Work to be completed: An identical copy of all the entries is the required result.

(Source information begins)

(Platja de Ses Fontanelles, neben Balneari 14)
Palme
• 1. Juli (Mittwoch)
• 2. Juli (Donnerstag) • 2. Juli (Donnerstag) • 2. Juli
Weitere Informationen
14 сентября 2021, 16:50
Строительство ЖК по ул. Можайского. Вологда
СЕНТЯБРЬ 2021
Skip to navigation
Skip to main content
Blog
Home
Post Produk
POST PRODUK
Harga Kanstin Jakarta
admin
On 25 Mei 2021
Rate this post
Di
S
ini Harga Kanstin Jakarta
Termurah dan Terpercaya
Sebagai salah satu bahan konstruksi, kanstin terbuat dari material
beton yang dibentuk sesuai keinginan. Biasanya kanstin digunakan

(Source information ends)

Response below:
(Platja de Ses Fontanelles, neben Balneari 14)
Palme
• 1. Juli (Mittwoch)
• 2. Juli (Donnerstag) • 2. Juli (Donnerstag) • 2. Juli
Weitere Informationen
14 сентября 2021, 16:50
Строительство ЖК по ул. Можайского. Вологда
СЕНТЯБРЬ 2021
Skip to navigation
Skip to main content
Blog
Home
Post Produk
POST PRODUK
Harga Kanstin Jakarta
admin
On 25 Mei 2021
Rate this post
Di
S
ini Harga Kanstin Jakarta
Termurah dan Terpercaya
Sebagai salah satu bahan konstruksi, kanstin terbuat dari material
beton yang dibentuk sesuai keinginan. Biasanya kanstin digunakan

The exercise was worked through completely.